• To be done
Can you quote all of the records below word for word, line by line?

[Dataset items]
▬▬▬▬▬▬▬▬▬▬

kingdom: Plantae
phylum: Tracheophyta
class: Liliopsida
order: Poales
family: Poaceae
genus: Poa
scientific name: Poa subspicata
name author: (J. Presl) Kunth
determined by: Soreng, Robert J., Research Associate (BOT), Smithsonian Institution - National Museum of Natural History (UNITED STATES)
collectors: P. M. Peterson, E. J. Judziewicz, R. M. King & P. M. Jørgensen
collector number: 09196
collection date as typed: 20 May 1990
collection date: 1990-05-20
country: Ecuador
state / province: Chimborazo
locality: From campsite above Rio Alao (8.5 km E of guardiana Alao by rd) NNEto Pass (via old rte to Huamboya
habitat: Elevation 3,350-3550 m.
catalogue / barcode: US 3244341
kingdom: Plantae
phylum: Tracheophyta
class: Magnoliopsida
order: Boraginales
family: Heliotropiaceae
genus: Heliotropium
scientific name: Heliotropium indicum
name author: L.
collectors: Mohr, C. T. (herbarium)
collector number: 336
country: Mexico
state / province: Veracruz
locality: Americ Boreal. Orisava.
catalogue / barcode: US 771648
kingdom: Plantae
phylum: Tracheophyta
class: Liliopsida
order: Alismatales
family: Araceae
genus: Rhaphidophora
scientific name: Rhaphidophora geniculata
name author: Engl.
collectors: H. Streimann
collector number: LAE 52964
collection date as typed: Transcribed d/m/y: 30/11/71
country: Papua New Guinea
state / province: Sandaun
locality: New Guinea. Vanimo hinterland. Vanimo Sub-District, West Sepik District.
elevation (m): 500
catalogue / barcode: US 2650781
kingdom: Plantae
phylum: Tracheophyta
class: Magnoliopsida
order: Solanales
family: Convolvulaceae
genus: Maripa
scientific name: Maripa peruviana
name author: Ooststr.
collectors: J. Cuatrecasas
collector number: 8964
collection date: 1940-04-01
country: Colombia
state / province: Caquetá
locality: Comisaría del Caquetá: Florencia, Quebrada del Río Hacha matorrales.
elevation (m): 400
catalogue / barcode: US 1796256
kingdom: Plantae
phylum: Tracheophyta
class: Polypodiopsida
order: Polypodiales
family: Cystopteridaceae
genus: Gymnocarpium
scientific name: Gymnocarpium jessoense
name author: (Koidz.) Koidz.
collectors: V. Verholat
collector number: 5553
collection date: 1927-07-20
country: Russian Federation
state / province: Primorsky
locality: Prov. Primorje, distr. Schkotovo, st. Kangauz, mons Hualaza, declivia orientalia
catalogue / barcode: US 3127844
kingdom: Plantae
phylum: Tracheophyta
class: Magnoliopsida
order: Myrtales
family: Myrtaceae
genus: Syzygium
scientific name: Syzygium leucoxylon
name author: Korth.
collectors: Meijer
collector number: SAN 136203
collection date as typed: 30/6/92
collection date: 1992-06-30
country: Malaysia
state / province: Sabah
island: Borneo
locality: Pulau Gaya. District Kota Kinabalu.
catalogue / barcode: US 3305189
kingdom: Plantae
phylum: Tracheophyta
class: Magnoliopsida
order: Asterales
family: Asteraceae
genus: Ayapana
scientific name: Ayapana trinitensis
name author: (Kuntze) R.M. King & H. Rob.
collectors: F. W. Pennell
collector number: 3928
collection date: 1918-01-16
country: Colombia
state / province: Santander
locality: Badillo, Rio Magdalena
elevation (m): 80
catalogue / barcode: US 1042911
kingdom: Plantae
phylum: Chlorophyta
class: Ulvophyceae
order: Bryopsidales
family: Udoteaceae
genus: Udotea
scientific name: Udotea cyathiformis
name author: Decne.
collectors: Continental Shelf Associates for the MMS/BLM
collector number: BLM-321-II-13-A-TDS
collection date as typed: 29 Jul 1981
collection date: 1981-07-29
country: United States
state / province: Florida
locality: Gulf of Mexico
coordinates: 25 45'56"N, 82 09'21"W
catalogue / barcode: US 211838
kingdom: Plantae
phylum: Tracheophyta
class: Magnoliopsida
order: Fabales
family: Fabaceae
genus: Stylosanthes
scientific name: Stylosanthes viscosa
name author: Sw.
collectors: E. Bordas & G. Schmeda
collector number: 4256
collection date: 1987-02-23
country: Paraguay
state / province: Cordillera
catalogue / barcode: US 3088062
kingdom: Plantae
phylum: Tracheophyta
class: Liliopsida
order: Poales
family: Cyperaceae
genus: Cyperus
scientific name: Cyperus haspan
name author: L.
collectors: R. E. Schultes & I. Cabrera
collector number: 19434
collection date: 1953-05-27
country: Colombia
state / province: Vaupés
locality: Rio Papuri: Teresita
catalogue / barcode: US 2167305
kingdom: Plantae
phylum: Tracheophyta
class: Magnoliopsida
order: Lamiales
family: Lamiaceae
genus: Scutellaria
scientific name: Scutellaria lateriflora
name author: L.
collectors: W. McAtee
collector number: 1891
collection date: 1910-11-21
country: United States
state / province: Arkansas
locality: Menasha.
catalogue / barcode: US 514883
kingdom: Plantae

▬▬▬▬▬▬▬▬▬▬

• Result of this exercise
kingdom: Plantae
phylum: Tracheophyta
class: Liliopsida
order: Poales
family: Poaceae
genus: Poa
scientific name: Poa subspicata
name author: (J. Presl) Kunth
determined by: Soreng, Robert J., Research Associate (BOT), Smithsonian Institution - National Museum of Natural History (UNITED STATES)
collectors: P. M. Peterson, E. J. Judziewicz, R. M. King & P. M. Jørgensen
collector number: 09196
collection date as typed: 20 May 1990
collection date: 1990-05-20
country: Ecuador
state / province: Chimborazo
locality: From campsite above Rio Alao (8.5 km E of guardiana Alao by rd) NNEto Pass (via old rte to Huamboya
habitat: Elevation 3,350-3550 m.
catalogue / barcode: US 3244341
kingdom: Plantae
phylum: Tracheophyta
class: Magnoliopsida
order: Boraginales
family: Heliotropiaceae
genus: Heliotropium
scientific name: Heliotropium indicum
name author: L.
collectors: Mohr, C. T. (herbarium)
collector number: 336
country: Mexico
state / province: Veracruz
locality: Americ Boreal. Orisava.
catalogue / barcode: US 771648
kingdom: Plantae
phylum: Tracheophyta
class: Liliopsida
order: Alismatales
family: Araceae
genus: Rhaphidophora
scientific name: Rhaphidophora geniculata
name author: Engl.
collectors: H. Streimann
collector number: LAE 52964
collection date as typed: Transcribed d/m/y: 30/11/71
country: Papua New Guinea
state / province: Sandaun
locality: New Guinea. Vanimo hinterland. Vanimo Sub-District, West Sepik District.
elevation (m): 500
catalogue / barcode: US 2650781
kingdom: Plantae
phylum: Tracheophyta
class: Magnoliopsida
order: Solanales
family: Convolvulaceae
genus: Maripa
scientific name: Maripa peruviana
name author: Ooststr.
collectors: J. Cuatrecasas
collector number: 8964
collection date: 1940-04-01
country: Colombia
state / province: Caquetá
locality: Comisaría del Caquetá: Florencia, Quebrada del Río Hacha matorrales.
elevation (m): 400
catalogue / barcode: US 1796256
kingdom: Plantae
phylum: Tracheophyta
class: Polypodiopsida
order: Polypodiales
family: Cystopteridaceae
genus: Gymnocarpium
scientific name: Gymnocarpium jessoense
name author: (Koidz.) Koidz.
collectors: V. Verholat
collector number: 5553
collection date: 1927-07-20
country: Russian Federation
state / province: Primorsky
locality: Prov. Primorje, distr. Schkotovo, st. Kangauz, mons Hualaza, declivia orientalia
catalogue / barcode: US 3127844
kingdom: Plantae
phylum: Tracheophyta
class: Magnoliopsida
order: Myrtales
family: Myrtaceae
genus: Syzygium
scientific name: Syzygium leucoxylon
name author: Korth.
collectors: Meijer
collector number: SAN 136203
collection date as typed: 30/6/92
collection date: 1992-06-30
country: Malaysia
state / province: Sabah
island: Borneo
locality: Pulau Gaya. District Kota Kinabalu.
catalogue / barcode: US 3305189
kingdom: Plantae
phylum: Tracheophyta
class: Magnoliopsida
order: Asterales
family: Asteraceae
genus: Ayapana
scientific name: Ayapana trinitensis
name author: (Kuntze) R.M. King & H. Rob.
collectors: F. W. Pennell
collector number: 3928
collection date: 1918-01-16
country: Colombia
state / province: Santander
locality: Badillo, Rio Magdalena
elevation (m): 80
catalogue / barcode: US 1042911
kingdom: Plantae
phylum: Chlorophyta
class: Ulvophyceae
order: Bryopsidales
family: Udoteaceae
genus: Udotea
scientific name: Udotea cyathiformis
name author: Decne.
collectors: Continental Shelf Associates for the MMS/BLM
collector number: BLM-321-II-13-A-TDS
collection date as typed: 29 Jul 1981
collection date: 1981-07-29
country: United States
state / province: Florida
locality: Gulf of Mexico
coordinates: 25 45'56"N, 82 09'21"W
catalogue / barcode: US 211838
kingdom: Plantae
phylum: Tracheophyta
class: Magnoliopsida
order: Fabales
family: Fabaceae
genus: Stylosanthes
scientific name: Stylosanthes viscosa
name author: Sw.
collectors: E. Bordas & G. Schmeda
collector number: 4256
collection date: 1987-02-23
country: Paraguay
state / province: Cordillera
catalogue / barcode: US 3088062
kingdom: Plantae
phylum: Tracheophyta
class: Liliopsida
order: Poales
family: Cyperaceae
genus: Cyperus
scientific name: Cyperus haspan
name author: L.
collectors: R. E. Schultes & I. Cabrera
collector number: 19434
collection date: 1953-05-27
country: Colombia
state / province: Vaupés
locality: Rio Papuri: Teresita
catalogue / barcode: US 2167305
kingdom: Plantae
phylum: Tracheophyta
class: Magnoliopsida
order: Lamiales
family: Lamiaceae
genus: Scutellaria
scientific name: Scutellaria lateriflora
name author: L.
collectors: W. McAtee
collector number: 1891
collection date: 1910-11-21
country: United States
state / province: Arkansas
locality: Menasha.
catalogue / barcode: US 514883
kingdom: Plantae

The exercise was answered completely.